• _練習說明_: 將關於北京市大病保險的原文從“目前,北京市醫療保障有三大類”起至“合)人員的總數約爲414萬。”止(含這兩處)重新寫出,並把其中的“新型農村合作醫療”替換爲“新農合”。

新華網北京1月4日電(記者李亞紅)北京市醫改辦1月2日發佈《北京市城鄉居民大病保險試行辦法》,通過“二次報銷、上不封頂”,提高重特大疾病保障水平,減輕大病患者醫療費用負擔。這一政策能否防止家庭因重大疾病而“破產”?
何謂大病?何人可享?
“因病致貧、返貧”是當前人們最關心、最現實的就醫問題之一。記者在醫院採訪時,有患者表示:“有時候住院一次,可能花去一年積攢的收入。如果是一個大病,那後果將更爲嚴重,可能耗光半輩子積蓄,更有可能欠下大筆債務。”
提到北京市城鄉居民大病保險試行辦法,很多人的第一個疑問就是“什麼樣的病算是大病”?北京市醫改辦主任韓曉芳說,北京市城鄉居民大病保險試行辦法所保障的大病,不是按照病種,而是按照居民個人花費界定的。
目前,北京市醫療保障有三大類,一類是城鎮職工基本醫療保險,一類是以“一老一小”和無業居民爲主體的城鎮居民基本醫療保險,還有一類是以農民爲主體的新型農村合作醫療。大病保險保障的是後兩類。因爲,一方面職工醫保的報銷比例和封頂線都比較高,另一方面多數“因病致貧”發生在老人、兒童和農民等羣體,所以北京市大病保險主要是解決這些人的困難。北京市財政局副巡視員師淑英介紹,目前北京市城鄉居民參保(參合)人員的總數約爲414萬。

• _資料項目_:
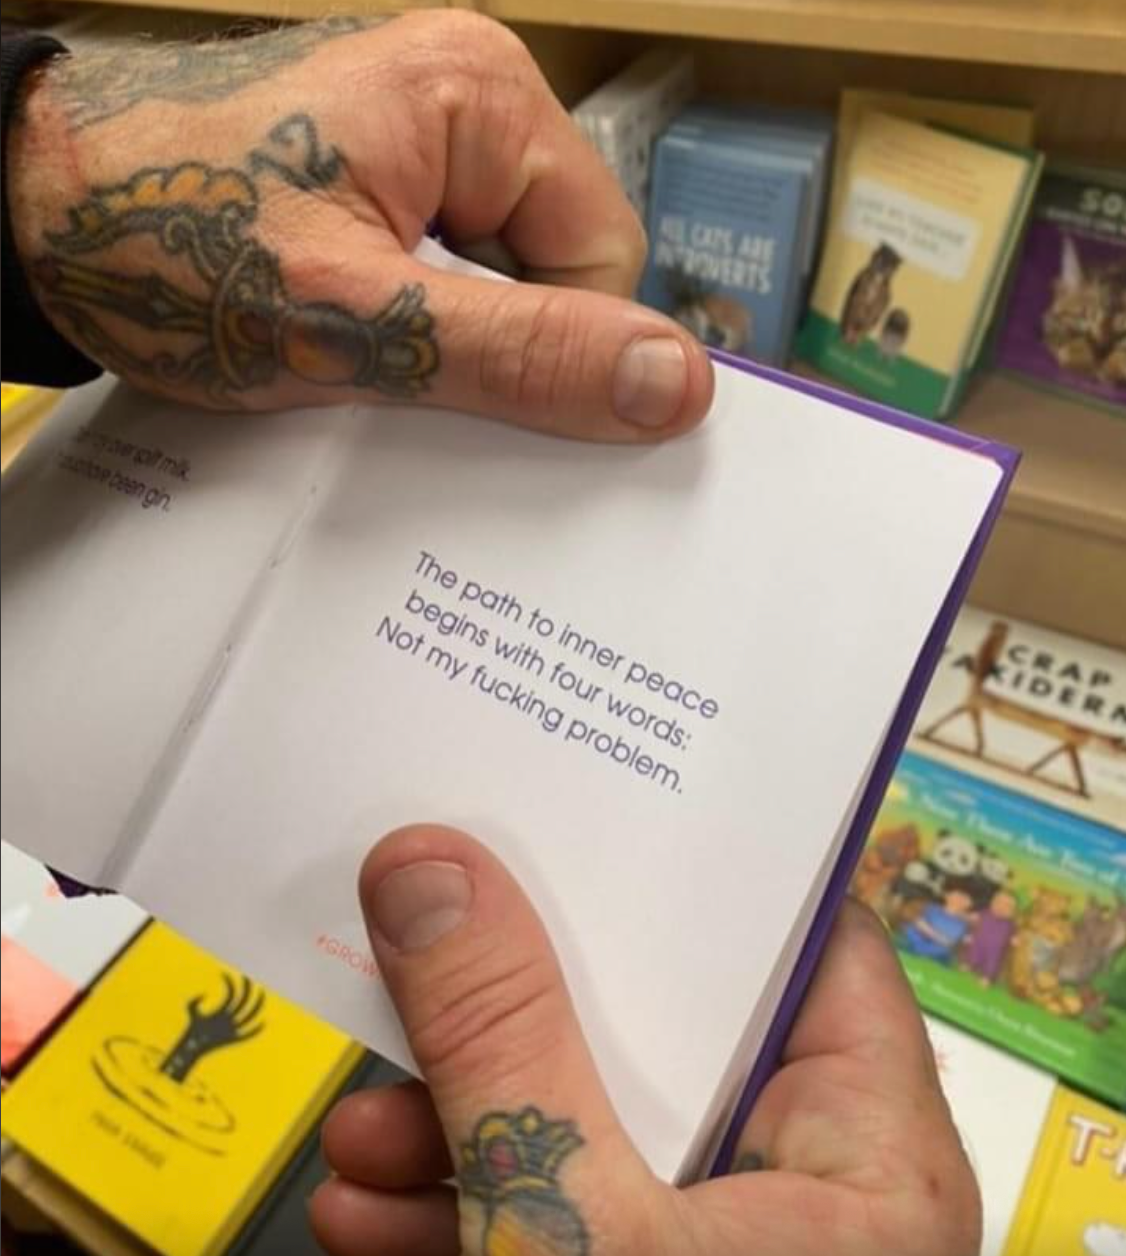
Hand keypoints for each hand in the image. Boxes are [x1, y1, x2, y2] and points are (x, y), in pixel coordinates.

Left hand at [7, 14, 712, 438]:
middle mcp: (466, 93)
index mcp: (483, 93)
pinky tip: (356, 342)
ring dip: (455, 341)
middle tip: (403, 381)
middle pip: (562, 263)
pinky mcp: (380, 170)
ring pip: (506, 274)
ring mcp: (419, 130)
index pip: (606, 255)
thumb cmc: (168, 248)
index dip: (560, 349)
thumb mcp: (359, 323)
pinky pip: (449, 267)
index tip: (473, 397)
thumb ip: (523, 355)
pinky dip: (419, 324)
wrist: (25, 213)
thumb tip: (679, 386)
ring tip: (366, 358)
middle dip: (502, 344)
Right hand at [310, 825, 981, 1255]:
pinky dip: (464, 1216)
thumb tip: (429, 860)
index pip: (812, 943)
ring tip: (364, 1116)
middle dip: (526, 1011)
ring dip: (465, 1126)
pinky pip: (556, 1228)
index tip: (603, 804)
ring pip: (593, 1137)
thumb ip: (505, 1039)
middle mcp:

• _練習輸出_:
目前,北京市醫療保障有三大類,一類是城鎮職工基本醫療保險,一類是以“一老一小”和無業居民爲主體的城鎮居民基本醫療保險,還有一類是以農民爲主體的新農合。大病保險保障的是後兩類。因爲,一方面職工醫保的報銷比例和封頂線都比較高,另一方面多數“因病致貧”發生在老人、兒童和農民等羣體,所以北京市大病保險主要是解決這些人的困難。北京市財政局副巡視員師淑英介紹,目前北京市城鄉居民參保(參合)人員的總數約爲414萬。